Nobody on the Bears is looking to take credit for the team’s wildly successful season. It’s one of the best attributes of this playoff-bound group. If there is someone with a massive ego, he’s employing superhuman strength to suppress it.

But the Bears’ modesty doesn’t prevent the rest of us from trying to pinpoint the person most responsible for flipping a 2017 hovel into a 2018 palace.

I happen to think it’s linebacker Khalil Mack, who has lifted all boats within 100 nautical miles of wherever he is at any given moment. But you might think someone else has been more valuable. That’s the beauty of this team and this season. There’s room for debate.

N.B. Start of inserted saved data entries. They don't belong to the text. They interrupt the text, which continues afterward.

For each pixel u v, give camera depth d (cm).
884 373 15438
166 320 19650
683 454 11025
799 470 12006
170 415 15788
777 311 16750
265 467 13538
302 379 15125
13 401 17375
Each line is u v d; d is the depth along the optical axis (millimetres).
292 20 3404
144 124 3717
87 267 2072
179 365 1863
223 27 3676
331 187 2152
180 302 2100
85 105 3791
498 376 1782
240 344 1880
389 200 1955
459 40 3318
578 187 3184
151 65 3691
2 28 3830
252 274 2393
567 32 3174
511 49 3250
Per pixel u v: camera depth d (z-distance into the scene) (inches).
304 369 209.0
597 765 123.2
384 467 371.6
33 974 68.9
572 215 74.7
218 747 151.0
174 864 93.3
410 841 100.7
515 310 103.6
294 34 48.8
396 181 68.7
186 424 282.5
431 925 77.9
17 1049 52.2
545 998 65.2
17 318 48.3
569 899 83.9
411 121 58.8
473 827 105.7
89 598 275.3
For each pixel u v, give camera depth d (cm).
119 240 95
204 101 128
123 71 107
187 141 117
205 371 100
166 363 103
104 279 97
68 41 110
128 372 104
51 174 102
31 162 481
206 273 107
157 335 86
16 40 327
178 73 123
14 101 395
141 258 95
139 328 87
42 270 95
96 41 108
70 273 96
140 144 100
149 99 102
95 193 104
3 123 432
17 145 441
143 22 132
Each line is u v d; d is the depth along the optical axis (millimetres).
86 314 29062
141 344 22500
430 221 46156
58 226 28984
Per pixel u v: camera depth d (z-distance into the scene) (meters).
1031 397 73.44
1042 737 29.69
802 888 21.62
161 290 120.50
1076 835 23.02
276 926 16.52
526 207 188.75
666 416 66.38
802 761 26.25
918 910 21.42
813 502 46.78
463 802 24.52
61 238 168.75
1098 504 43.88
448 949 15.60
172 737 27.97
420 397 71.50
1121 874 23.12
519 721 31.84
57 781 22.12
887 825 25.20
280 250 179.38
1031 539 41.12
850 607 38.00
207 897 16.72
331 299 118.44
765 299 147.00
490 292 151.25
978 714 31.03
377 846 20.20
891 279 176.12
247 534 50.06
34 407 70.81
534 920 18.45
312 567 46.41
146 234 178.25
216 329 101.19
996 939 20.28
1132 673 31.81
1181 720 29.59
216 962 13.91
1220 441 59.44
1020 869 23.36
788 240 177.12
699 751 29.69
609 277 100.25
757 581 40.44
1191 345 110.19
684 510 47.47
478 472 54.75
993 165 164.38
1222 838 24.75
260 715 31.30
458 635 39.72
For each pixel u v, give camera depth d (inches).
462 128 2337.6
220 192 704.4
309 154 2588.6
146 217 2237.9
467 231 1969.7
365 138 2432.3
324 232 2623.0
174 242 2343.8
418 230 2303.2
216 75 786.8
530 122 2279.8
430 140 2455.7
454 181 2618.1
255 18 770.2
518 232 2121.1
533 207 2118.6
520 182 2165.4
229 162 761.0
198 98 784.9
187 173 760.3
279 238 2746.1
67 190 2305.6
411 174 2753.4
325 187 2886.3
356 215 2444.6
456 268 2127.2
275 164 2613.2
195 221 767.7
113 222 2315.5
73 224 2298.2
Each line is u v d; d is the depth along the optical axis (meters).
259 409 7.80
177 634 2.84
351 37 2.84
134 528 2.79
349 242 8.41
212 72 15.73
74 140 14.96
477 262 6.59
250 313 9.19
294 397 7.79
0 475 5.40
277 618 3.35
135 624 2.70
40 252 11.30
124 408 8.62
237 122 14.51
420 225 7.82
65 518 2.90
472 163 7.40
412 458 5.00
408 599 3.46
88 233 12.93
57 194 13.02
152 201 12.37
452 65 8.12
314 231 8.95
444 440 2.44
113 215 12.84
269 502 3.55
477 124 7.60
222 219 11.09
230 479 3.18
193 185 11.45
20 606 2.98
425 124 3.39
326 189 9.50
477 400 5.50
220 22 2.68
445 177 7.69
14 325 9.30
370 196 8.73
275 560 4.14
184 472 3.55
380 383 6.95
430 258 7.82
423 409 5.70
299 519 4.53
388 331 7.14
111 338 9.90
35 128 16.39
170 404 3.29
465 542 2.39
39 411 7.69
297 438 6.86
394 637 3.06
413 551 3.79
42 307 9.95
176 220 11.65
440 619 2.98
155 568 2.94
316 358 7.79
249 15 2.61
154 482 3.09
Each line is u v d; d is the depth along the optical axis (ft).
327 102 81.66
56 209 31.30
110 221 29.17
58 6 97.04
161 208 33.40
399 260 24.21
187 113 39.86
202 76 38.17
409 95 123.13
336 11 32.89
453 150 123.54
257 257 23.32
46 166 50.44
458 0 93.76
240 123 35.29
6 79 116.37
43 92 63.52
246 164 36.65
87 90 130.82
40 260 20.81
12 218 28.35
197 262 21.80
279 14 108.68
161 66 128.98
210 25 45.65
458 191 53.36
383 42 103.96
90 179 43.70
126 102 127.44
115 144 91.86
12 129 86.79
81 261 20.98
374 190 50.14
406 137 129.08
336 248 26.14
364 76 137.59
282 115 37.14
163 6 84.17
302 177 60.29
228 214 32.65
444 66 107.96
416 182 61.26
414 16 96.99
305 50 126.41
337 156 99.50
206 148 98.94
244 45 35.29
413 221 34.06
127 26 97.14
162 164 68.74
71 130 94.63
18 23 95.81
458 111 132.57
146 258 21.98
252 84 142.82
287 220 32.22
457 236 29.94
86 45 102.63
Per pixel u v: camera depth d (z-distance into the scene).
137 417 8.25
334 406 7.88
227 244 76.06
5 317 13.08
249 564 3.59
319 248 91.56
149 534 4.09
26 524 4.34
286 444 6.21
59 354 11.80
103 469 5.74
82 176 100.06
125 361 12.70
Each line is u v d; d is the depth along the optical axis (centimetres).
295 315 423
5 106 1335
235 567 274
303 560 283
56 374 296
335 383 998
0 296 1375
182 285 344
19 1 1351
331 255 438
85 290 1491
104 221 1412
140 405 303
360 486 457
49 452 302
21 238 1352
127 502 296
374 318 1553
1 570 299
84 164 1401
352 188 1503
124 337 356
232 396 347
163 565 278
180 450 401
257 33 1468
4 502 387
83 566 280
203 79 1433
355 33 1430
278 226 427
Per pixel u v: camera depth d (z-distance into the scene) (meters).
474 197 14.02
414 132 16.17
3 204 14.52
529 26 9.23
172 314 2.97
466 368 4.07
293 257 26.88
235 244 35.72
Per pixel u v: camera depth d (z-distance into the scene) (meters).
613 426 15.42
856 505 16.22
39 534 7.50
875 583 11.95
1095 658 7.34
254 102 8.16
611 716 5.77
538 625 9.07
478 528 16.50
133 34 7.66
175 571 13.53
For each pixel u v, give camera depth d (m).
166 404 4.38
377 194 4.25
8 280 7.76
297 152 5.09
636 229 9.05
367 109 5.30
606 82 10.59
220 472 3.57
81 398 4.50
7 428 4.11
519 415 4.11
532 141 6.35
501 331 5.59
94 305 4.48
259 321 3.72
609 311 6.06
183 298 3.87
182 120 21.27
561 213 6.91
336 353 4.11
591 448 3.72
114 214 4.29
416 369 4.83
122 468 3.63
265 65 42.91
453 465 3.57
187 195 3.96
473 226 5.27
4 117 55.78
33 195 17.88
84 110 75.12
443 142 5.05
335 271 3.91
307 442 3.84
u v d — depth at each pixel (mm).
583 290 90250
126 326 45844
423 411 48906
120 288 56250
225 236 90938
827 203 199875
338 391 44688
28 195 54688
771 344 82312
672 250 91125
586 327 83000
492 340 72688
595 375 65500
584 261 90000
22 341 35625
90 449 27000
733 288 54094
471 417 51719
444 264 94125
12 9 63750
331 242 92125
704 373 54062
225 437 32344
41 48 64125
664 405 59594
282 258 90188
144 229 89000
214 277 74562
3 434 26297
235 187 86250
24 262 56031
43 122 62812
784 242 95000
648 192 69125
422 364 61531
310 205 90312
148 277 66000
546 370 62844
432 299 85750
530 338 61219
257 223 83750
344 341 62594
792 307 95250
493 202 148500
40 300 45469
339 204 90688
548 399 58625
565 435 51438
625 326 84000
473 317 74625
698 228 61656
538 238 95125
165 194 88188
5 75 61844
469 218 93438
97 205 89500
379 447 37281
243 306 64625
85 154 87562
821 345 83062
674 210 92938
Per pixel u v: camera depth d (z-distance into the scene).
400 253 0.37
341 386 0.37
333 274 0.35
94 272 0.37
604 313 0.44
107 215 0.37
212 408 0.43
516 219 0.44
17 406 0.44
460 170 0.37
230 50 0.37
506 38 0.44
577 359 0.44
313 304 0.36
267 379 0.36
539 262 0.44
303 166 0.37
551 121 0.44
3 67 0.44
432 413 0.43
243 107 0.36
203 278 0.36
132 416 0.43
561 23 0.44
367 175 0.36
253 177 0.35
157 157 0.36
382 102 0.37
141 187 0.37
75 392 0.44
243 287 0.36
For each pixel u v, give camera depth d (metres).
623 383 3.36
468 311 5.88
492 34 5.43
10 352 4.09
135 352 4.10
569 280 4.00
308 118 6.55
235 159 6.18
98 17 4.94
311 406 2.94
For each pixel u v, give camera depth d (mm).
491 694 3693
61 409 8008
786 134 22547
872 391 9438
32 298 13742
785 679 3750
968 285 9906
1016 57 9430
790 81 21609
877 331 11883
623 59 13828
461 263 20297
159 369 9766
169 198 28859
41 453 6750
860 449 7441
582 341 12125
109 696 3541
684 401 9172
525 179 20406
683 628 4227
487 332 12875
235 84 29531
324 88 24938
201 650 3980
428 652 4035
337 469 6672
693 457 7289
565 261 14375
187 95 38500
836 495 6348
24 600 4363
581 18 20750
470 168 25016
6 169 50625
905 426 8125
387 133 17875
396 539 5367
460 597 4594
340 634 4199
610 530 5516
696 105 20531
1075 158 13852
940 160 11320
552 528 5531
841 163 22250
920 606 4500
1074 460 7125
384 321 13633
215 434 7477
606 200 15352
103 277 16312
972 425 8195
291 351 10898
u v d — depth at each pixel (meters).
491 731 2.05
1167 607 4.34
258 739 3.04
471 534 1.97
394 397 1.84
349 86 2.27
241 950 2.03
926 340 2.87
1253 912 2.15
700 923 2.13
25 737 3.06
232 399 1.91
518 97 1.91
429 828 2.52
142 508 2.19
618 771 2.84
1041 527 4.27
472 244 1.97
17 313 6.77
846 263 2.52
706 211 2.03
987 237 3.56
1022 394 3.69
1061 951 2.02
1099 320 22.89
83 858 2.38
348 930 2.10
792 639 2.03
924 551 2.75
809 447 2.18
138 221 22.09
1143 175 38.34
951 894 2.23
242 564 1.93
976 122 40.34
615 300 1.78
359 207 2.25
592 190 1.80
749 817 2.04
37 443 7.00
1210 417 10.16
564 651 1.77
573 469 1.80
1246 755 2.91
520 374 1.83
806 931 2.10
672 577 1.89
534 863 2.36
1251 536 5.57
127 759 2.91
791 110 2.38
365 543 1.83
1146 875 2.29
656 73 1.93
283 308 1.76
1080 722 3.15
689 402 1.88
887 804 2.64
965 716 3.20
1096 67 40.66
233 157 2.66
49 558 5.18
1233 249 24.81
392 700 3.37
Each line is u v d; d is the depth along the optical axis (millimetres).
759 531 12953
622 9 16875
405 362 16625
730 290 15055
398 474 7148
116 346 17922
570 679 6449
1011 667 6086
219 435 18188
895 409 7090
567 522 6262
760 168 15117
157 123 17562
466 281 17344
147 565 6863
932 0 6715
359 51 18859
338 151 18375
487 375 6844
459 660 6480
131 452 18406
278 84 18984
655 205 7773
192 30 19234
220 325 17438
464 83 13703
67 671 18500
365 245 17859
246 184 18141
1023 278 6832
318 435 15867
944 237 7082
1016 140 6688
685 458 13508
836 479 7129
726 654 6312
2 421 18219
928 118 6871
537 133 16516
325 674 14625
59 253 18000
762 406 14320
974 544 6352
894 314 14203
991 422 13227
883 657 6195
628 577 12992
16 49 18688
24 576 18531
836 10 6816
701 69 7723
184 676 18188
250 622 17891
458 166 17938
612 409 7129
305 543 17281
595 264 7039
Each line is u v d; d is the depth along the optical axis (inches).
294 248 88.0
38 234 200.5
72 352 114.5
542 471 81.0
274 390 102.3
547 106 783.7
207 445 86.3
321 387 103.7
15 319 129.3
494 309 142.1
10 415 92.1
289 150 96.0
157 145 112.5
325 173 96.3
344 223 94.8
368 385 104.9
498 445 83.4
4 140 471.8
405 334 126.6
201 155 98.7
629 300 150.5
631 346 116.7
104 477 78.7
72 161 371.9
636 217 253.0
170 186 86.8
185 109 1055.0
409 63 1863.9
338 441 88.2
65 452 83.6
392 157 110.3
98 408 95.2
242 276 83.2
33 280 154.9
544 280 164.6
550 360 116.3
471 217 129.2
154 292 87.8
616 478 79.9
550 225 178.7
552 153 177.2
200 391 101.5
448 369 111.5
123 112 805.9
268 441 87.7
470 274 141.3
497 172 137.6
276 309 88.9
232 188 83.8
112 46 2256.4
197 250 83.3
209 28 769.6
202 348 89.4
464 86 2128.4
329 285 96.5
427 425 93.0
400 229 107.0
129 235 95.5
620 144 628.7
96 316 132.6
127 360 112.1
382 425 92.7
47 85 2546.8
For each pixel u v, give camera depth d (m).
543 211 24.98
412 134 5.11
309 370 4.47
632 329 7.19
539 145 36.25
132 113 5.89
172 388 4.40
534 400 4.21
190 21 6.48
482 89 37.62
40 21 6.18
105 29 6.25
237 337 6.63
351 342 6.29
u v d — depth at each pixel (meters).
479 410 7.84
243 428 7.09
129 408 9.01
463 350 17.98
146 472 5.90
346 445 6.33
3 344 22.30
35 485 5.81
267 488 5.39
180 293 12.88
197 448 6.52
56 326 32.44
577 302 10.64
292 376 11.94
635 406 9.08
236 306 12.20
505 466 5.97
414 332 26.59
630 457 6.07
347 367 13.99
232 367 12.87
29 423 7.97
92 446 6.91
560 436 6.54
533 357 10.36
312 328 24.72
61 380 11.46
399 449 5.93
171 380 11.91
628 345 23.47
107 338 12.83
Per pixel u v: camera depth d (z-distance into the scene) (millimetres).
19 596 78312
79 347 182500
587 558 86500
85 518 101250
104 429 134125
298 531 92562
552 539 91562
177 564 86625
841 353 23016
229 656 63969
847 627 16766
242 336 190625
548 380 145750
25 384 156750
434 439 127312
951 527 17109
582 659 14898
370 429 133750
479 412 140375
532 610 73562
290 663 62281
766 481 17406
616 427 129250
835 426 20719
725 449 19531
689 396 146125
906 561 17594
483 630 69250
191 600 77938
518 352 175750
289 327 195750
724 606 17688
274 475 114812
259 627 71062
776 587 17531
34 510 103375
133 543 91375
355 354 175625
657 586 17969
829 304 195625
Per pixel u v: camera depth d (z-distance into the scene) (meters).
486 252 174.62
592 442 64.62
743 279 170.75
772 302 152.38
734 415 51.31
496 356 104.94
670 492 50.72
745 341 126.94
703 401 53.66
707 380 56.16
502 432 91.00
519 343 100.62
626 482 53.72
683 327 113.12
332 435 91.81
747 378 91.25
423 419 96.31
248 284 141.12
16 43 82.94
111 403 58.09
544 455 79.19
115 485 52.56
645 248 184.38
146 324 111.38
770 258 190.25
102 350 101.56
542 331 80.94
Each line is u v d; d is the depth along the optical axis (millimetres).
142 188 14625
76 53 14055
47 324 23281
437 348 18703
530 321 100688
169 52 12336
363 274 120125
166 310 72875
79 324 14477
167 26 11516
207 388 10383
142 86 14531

Here are some candidates who come to mind immediately, with my thoughts on the amount of credit they deserve and my Most Impactful Bear rating (10 being the highest, 1 the lowest):

Mack: He has made everybody better — players, coaches, management and ownership. If the Bears hadn’t acquired him before the season, they probably would have been the 8-8 team many of us thought they would be, fewer of their defenders would have made the Pro Bowl and the Sun-Times would have published a 10-part series on the unspeakable horror of Leonard Floyd as a first-round pick.

Opposing defenses have had to account for Mack on every play this season, sometimes devoting two blockers to the myth of being able to stop him. But when he gets a sack by hurling himself backward at the quarterback, as he did against the Packers’ Aaron Rodgers last Sunday, it’s clear that escape is futile.

I don’t want to minimize the accomplishments of cornerback Kyle Fuller and safety Eddie Jackson, who have been outstanding. But quarterbacks tend to rush passes when Mack is rushing the passer. That leads to interceptions. And that leads to a better Fuller and Jackson. Floyd, the ninth pick overall in the 2016 draft, also has improved this season, with the Mack Effect playing a major role.

You can reduce everything this season to one thought: No Mack, no playoffs.

Most Impactful Bear (MIB) rating: 10.

Ryan Pace: Supporters of Pace for MIB will want to know how Mack could have been an impactful Bear without the general manager pulling strings and triggers to get him. It’s a very good question. Pace had the vision — and the nerve — to part with two first-round picks to land Mack. That’s a huge price in the NFL.

You can make the case for Raiders coach Jon Gruden being just as instrumental as Pace in getting Mack to Chicago. For reasons that still escape most people, Gruden wanted to be free of a bona fide superstar. Pace pulled off the deal of the season.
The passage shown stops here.